━━━━━ Selected passage

Column `GTA06` joining character vector and factor, coercing into character vector
Hamilton_TAZ.t <- rename(Hamilton_TAZ.t, model1.e = model1.residuals)
A map of the residuals can help examine their spatial pattern:
map.e1 <- ggplot(data = Hamilton_TAZ.t, aes(x = long, y = lat, group = group,
fill = model1.e)) +
geom_polygon(color = "white") +
coord_equal() +
scale_fill_distiller(palette = "RdBu")
ggplotly(map.e1)
To test the residuals for spatial autocorrelation we first create a set of spatial weights:
Hamilton_TAZ.w <- nb2listw(poly2nb(Hamilton_TAZ))
With this, we can now calculate Moran’s I:
moran.test(Hamilton_TAZ$model1.e, Hamilton_TAZ.w)
Moran I test under randomisation
data: Hamilton_TAZ$model1.e
weights: Hamilton_TAZ.w
Moran I statistic standard deviate = 9.3976, p-value < 2.2e-16
alternative hypothesis: greater
sample estimates:
Moran I statistic Expectation Variance
0.317160954 -0.003378378 0.001163393
The test does not allow us to reject the null hypothesis of spatial independence. Thus, despite the apparent goodness of fit of the model, there is reason to believe something is missing.
Lets now use a variable transformation to approximate the underlying non-linear process:
model2 <- lm(formula = log(z) ~ x + y, data = Hamilton_TAZ@data)
summary(model2)
Call:
lm(formula = log(z) ~ x + y, data = Hamilton_TAZ@data)
Residuals:
Min 1Q Median 3Q Max
-0.31731 -0.06268 0.00447 0.07483 0.28175
Coefficients:
Estimate Std. Error t value Pr(>|t|)

━━━━━━━━━━
━━━━━ Data supplied

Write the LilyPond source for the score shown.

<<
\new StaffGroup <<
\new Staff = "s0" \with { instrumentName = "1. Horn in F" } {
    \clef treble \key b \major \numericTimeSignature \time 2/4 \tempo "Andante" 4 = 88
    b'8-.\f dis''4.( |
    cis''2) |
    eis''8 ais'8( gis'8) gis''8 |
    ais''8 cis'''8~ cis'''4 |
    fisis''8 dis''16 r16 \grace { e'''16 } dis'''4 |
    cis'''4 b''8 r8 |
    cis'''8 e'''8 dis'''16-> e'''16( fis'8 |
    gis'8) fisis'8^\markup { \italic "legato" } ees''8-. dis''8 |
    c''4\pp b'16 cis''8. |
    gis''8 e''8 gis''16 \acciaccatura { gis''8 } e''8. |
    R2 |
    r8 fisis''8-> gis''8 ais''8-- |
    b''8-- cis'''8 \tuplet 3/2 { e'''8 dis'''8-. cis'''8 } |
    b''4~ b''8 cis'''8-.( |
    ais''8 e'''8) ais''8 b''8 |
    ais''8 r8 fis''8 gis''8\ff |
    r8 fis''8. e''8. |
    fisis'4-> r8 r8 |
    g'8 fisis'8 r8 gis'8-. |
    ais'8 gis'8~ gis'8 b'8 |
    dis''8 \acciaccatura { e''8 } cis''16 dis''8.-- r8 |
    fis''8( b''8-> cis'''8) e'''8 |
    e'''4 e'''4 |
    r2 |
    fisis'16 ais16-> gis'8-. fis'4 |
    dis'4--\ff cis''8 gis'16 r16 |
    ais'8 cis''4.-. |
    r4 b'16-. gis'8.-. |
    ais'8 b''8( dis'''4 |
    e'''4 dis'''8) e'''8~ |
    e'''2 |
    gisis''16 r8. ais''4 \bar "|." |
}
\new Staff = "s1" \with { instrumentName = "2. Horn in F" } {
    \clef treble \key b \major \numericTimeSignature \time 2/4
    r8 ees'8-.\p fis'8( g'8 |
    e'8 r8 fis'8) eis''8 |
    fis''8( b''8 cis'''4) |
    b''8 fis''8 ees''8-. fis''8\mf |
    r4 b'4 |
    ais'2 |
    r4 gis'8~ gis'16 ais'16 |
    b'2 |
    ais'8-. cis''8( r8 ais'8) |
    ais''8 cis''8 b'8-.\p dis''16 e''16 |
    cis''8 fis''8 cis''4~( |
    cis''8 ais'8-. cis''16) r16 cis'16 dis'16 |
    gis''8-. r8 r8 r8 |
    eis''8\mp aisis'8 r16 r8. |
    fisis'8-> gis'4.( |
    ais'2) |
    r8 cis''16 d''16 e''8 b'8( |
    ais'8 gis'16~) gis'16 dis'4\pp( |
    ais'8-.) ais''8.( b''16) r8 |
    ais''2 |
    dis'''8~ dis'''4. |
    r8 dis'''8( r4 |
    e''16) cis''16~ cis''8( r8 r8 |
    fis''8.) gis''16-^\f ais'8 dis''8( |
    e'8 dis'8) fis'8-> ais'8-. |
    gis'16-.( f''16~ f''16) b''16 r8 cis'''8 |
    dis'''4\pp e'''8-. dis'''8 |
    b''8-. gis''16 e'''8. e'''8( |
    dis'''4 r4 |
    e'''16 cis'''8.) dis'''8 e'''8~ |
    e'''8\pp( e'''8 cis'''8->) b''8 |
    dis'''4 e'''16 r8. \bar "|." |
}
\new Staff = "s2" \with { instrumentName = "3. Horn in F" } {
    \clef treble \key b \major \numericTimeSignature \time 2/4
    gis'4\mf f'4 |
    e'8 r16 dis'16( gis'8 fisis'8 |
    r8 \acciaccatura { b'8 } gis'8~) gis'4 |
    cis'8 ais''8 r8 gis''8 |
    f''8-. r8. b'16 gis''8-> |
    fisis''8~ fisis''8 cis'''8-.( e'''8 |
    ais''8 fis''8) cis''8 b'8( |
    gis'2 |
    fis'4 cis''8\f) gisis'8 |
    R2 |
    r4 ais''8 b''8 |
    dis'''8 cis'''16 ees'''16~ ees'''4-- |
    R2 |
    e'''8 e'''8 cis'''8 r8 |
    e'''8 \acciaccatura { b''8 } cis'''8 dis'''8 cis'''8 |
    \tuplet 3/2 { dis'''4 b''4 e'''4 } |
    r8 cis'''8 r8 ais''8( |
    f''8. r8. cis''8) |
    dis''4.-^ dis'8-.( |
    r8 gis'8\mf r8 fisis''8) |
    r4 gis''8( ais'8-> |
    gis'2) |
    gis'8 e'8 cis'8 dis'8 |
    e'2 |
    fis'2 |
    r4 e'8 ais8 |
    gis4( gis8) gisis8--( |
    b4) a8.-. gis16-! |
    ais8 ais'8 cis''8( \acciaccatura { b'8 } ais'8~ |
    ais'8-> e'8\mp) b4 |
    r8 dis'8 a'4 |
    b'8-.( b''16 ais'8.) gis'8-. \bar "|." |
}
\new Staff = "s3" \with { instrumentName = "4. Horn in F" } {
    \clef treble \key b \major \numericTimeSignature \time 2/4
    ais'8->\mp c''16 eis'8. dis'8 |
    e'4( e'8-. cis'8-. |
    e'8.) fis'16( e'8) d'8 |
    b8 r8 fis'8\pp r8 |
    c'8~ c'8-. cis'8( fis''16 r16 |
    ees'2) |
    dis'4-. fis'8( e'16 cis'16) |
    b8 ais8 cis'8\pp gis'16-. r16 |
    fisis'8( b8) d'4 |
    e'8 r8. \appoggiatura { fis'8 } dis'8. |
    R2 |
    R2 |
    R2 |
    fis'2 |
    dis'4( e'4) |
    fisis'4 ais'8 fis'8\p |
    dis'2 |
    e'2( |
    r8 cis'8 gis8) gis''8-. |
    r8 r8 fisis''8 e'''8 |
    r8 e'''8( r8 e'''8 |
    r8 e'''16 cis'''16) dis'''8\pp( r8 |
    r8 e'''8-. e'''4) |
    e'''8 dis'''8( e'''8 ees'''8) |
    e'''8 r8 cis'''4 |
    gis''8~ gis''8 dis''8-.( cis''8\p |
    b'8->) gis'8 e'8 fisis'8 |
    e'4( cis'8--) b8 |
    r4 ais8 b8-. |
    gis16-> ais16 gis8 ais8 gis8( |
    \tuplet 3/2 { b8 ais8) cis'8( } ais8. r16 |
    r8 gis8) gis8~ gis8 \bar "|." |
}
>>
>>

━━━━━━━━━━

What to work on:
a) Collect every line of the entries above that contains the string "Horn", treating uppercase and lowercase letters as distinct.
b) Write what comes next in the R regression walkthrough above, picking up right after its final line.

Answers below:
a)
\new Staff = "s0" \with { instrumentName = "1. Horn in F" } {
\new Staff = "s1" \with { instrumentName = "2. Horn in F" } {
\new Staff = "s2" \with { instrumentName = "3. Horn in F" } {
\new Staff = "s3" \with { instrumentName = "4. Horn in F" } {

b)
(Intercept) 0.96804 0.02721 35.58 <2e-16 ***
x 2.07419 0.05837 35.53 <2e-16 ***
y 3.97461 0.08603 46.20 <2e-16 ***
---
Signif. codes: 0 ‘***’ 0.001 ‘**’ 0.01 ‘*’ 0.05 ‘.’ 0.1 ‘ ’ 1
Residual standard error: 0.1027 on 294 degrees of freedom
Multiple R-squared: 0.9066, Adjusted R-squared: 0.9059
F-statistic: 1426 on 2 and 294 DF, p-value: < 2.2e-16
This model does not necessarily have a better goodness of fit. However, when we test for spatial autocorrelation:
Hamilton_TAZ@data$model2.e <- model2$residuals
moran.test(Hamilton_TAZ$model2.e, Hamilton_TAZ.w)
Moran I test under randomisation
data: Hamilton_TAZ$model2.e
weights: Hamilton_TAZ.w
Moran I statistic standard deviate = 0.58286, p-value = 0.28
alternative hypothesis: greater
sample estimates:
Moran I statistic Expectation Variance
0.016485452 -0.003378378 0.001161455
Once that the correct functional form has been specified, the model is better at capturing the underlying process (check how the coefficients approximate to a high degree the true coefficients of the model). In addition, we can conclude that the residuals are independent, and therefore are now also spatially random: meaning the there is nothing left of the process but white noise.
Using the same example, suppose now that the function form is correctly specified, but a relevant variable is missing:
model3 <- lm(formula = log(z) ~ x, data = Hamilton_TAZ@data)
summary(model3)
Call:
lm(formula = log(z) ~ x, data = Hamilton_TAZ@data)
Residuals:
Min 1Q Median 3Q Max
-0.70236 -0.17279 -0.04807 0.13260 0.83999
Coefficients:
Estimate Std. Error t value Pr(>|t|)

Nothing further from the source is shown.